The Government of India, for the first time, confirms that elections to the Jammu and Kashmir Assembly would be held before September 30 this year. Home Minister Amit Shah’s recent statements stamp the return to normalcy and peace.
FOR the first time, the Government of India, in unambiguous terms, confirms that elections to the Jammu and Kashmir Assembly would be held before September 30 this year – a deadline set by the Supreme Court in its verdict on abrogation of Article 370 in December last year.
The assurance comes from the horse’s mouth. Home Minister Amit Shah, in his first interview to a Jammu and Kashmir based local news channel, has given clear indications of the phased withdrawal of troops and AFSPA from Kashmir after this year’s elections. He has made it clear that the Assembly elections in J&K would be held before September 2024. Shah has also reiterated in context of the removal of Armed Forces Special Powers Act (AFSPA) that, in contrast to the past when the Army and the central paramilitary forces were playing the lead role, the J&K police is now a trusted and competent organisation as it has been at the forefront of fighting terrorism.

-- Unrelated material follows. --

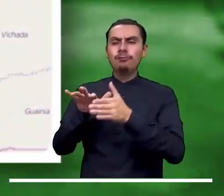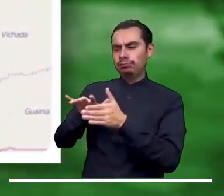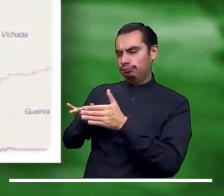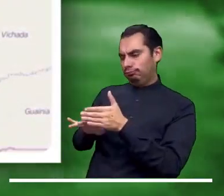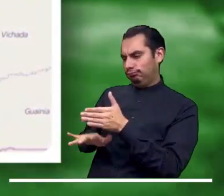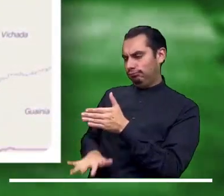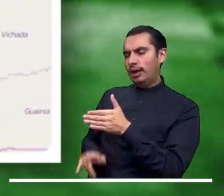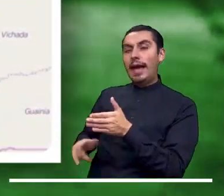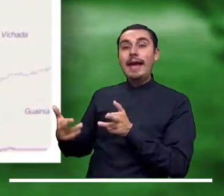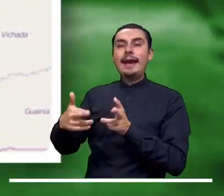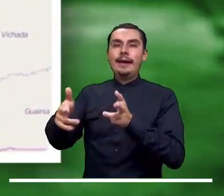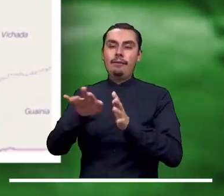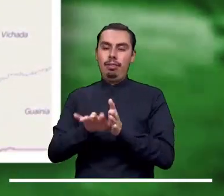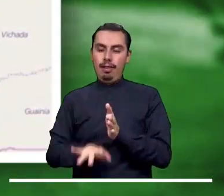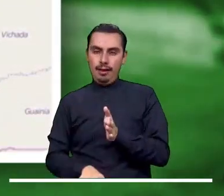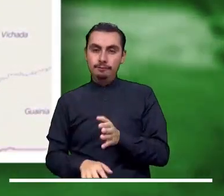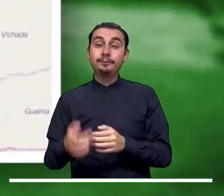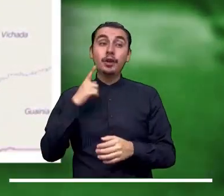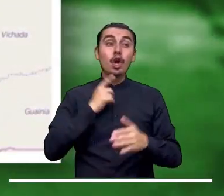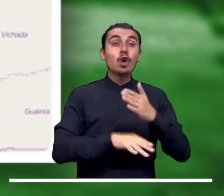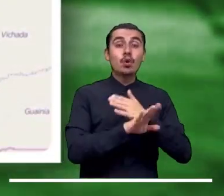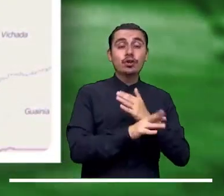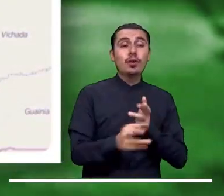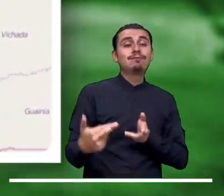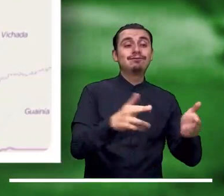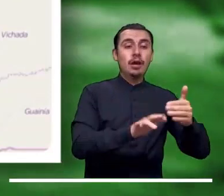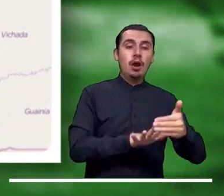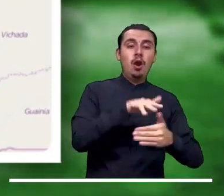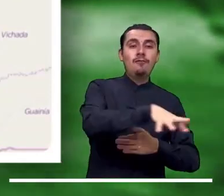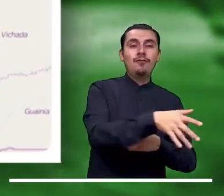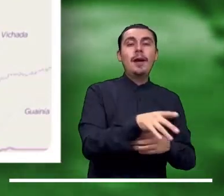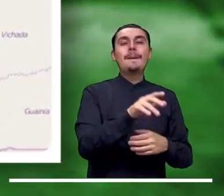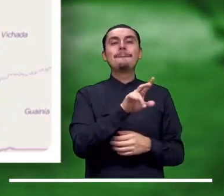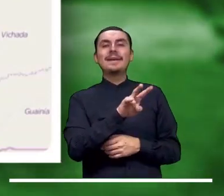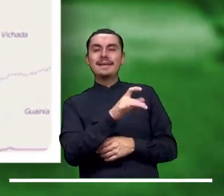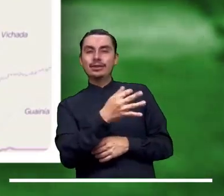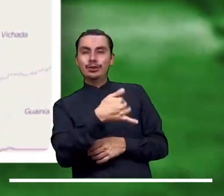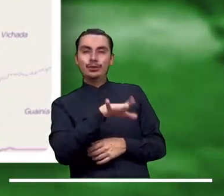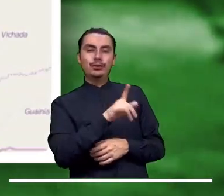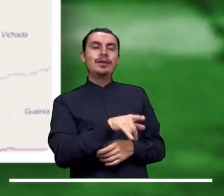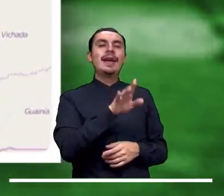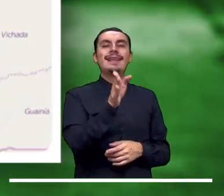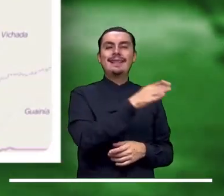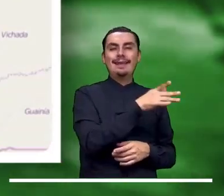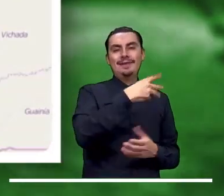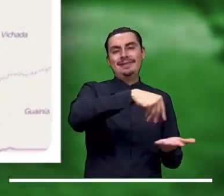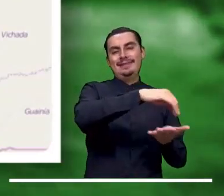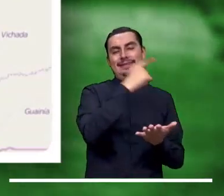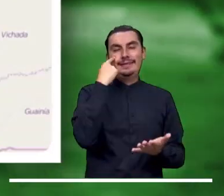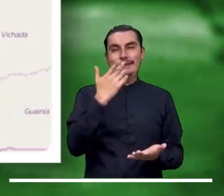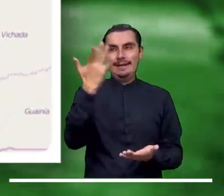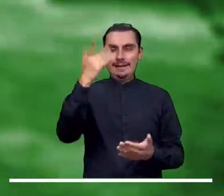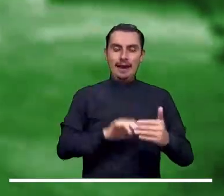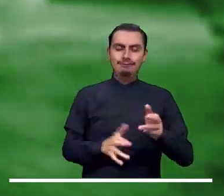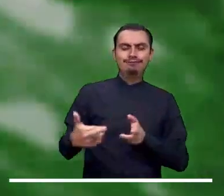súbita en la quebrada La Villa, aportante del río Nechí a la altura de la población de El Bagre, en Antioquia.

He has asserted that terrorism is in its end stage and the authorities are now dismantling its ecosystem in Kashmir. While asserting that retrieving the PoJK was an agenda of his government and the same was a commitment and obligation of the Centre as per the Parliamentary resolution of 1994, Shah has said that the territories under Pakistan’s occupation belong to India and the people of PoJK are “our brothers”.